=== EXERCISE DETAILS ===
Print the rows starting at the line containing "Does Robbery account" and ending at the line containing "What is the maximum value shown in the chart?", with both of those lines included. Leave the pictures out of your output.

=== RECORDS ===

=== Begin Enclosure ===

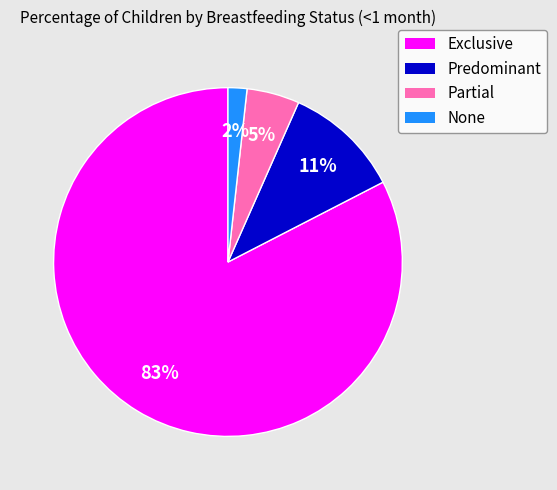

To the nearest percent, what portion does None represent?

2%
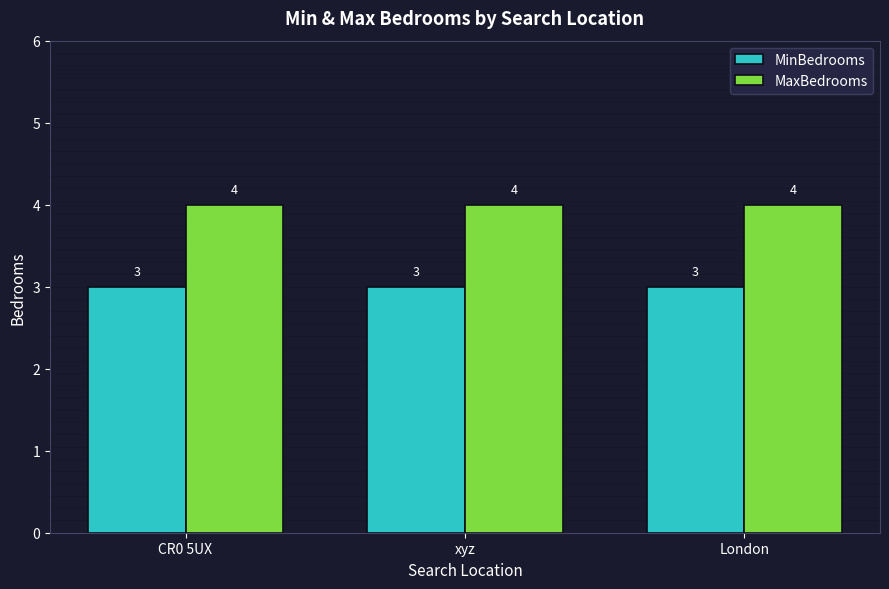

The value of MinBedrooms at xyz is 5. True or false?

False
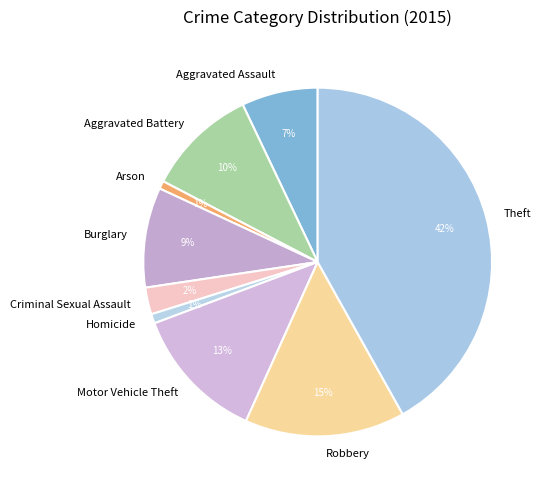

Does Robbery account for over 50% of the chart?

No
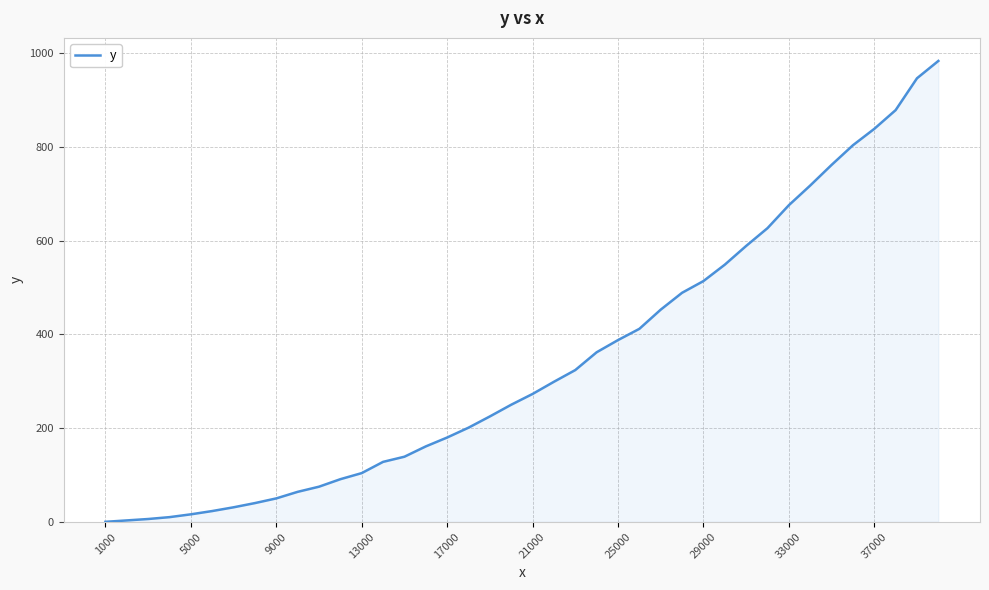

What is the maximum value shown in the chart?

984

=== End Enclosure ===
=== Begin Enclosure ===

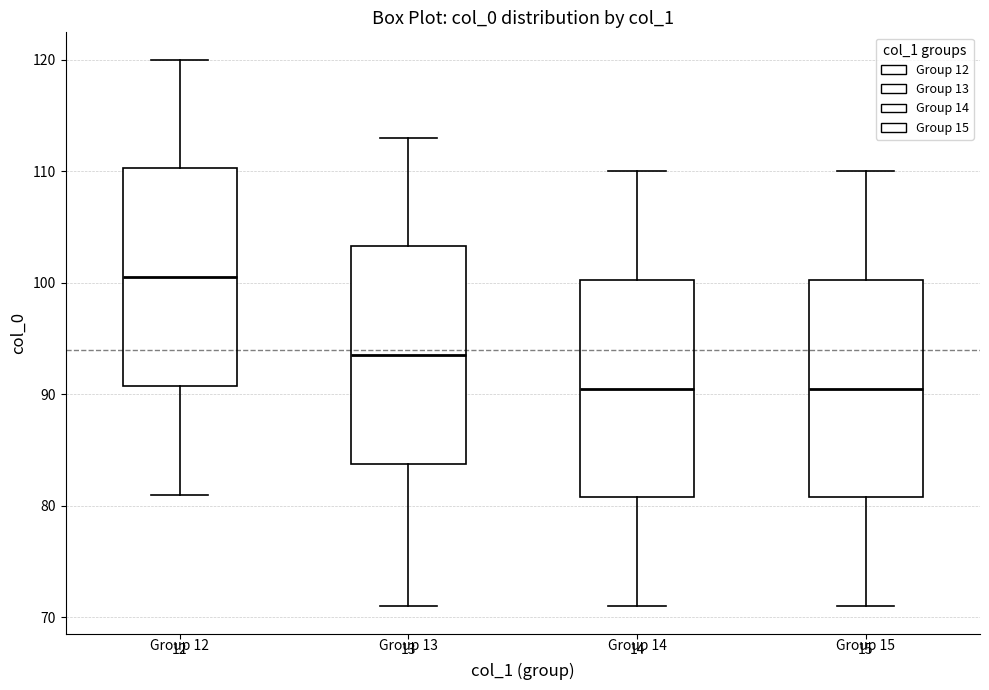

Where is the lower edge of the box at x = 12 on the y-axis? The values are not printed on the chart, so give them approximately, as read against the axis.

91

=== End Enclosure ===

=== YOUR RESPONSE ===
Does Robbery account for over 50% of the chart?

No

What is the maximum value shown in the chart?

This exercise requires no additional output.